We surged beyond the unified Northlands into the heartlands flowing with milk and honey.

The human kingdom rose—the one western elves and southern orcs had dreaded.

Of course, the outsider's curse clung to me. I never became a knight.

But I didn't despair. I backed the continent's leads with all my heart.

To aid the king's vision, even a fraction. Even as a lowly scabbard of a life, I'd give everything.

I figured that dream would last till my dying breath.

'Why the tears, squire?'

Like the philosopher's butterfly blurring dream and reality, my dream was just a fleeting spring slumber.

'Because you're dying.'

On the grandest battlefield, the greatest Knight King fell.

No wife, no heir. Just one sword left behind.

He hoped we'd rally, carry his will even in his absence.
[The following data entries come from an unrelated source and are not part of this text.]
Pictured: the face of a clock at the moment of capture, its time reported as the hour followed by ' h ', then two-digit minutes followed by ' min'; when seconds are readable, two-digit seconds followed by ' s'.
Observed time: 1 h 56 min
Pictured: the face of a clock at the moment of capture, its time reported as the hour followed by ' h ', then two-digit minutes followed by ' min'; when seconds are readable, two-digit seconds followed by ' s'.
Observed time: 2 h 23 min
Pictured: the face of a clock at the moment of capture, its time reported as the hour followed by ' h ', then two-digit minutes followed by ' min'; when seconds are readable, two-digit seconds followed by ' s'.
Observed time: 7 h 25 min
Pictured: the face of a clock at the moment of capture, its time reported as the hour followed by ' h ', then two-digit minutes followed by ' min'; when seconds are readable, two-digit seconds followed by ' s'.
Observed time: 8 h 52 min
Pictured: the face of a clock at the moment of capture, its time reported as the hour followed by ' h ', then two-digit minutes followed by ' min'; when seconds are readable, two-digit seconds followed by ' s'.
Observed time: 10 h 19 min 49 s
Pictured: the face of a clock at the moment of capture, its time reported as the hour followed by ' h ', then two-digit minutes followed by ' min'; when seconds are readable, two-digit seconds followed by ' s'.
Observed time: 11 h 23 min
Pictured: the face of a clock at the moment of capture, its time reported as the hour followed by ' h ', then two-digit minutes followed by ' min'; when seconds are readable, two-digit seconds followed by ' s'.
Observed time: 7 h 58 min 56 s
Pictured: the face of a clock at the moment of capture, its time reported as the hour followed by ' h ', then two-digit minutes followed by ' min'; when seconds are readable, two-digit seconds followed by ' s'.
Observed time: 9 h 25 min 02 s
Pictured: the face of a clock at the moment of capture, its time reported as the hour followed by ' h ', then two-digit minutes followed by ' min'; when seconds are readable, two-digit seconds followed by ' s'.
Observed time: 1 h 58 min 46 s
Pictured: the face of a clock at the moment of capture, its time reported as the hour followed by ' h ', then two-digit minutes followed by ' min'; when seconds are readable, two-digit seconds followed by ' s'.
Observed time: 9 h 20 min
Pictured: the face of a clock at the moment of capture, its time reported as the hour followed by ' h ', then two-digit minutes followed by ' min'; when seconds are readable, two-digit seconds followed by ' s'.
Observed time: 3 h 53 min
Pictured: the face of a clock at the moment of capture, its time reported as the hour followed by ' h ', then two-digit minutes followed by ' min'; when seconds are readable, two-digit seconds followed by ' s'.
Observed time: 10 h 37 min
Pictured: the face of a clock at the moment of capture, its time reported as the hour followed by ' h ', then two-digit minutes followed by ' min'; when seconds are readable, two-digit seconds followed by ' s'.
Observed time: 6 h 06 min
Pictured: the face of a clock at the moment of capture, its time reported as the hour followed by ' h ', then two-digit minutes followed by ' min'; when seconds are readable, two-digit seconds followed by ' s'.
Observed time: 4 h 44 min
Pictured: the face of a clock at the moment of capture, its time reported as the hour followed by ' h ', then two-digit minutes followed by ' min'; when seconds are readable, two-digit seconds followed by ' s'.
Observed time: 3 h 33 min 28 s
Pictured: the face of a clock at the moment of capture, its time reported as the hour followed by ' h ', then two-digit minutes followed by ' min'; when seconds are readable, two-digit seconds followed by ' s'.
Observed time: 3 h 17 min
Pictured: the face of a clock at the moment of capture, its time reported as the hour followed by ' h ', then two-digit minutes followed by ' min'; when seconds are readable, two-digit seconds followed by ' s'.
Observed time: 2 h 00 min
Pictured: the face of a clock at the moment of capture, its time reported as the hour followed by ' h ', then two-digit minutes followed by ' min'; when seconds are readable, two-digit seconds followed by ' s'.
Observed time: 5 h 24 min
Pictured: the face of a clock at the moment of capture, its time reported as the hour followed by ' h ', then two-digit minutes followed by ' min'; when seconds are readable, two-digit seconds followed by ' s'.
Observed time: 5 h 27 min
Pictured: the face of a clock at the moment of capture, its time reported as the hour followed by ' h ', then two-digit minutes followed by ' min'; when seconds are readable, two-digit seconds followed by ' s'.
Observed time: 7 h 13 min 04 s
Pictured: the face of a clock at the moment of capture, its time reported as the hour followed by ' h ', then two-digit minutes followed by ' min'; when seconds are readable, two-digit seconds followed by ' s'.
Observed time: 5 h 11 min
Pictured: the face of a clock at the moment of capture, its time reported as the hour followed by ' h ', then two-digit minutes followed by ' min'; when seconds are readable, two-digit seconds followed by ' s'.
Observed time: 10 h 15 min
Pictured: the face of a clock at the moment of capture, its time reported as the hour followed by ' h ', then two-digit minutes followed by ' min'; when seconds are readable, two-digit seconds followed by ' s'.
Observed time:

But no one gathered around his blade except me.

'The king is dead.'

Heroes scattered. The kingdom crumbled like sandcastles in the tide.

The army and realm he'd built his life around turned coats overnight.

Were humans unfit to build nations? What the hell had we fought for?

Before we could question our implosion, elves and orcs marched in, carving up the fractured humans.

A leaderless inferno.

Armies buried alive. Humans hacked apart, limbs strung on hooks without mercy.

A slaughter near-genocidal, crashing down on kingdom-dreaming humanity.

Nothing I could do.

Just like that first day, alone in the Northlands.

But in his final moments, the king laid one last charge on his lone survivor.

'Find my heir.'

Greatness isn't born of blood.

True nobility shapes in the cradle we build, not some womb.

As his eyes dimmed, he saddled me with a burden too vast to drop.

Find the next king to lead humanity.

My inescapable final mission.

The king dead, heroes gone—

Eight years on.

I still hadn't found the heir.

All that's left is this unwanted tale of a mere squire.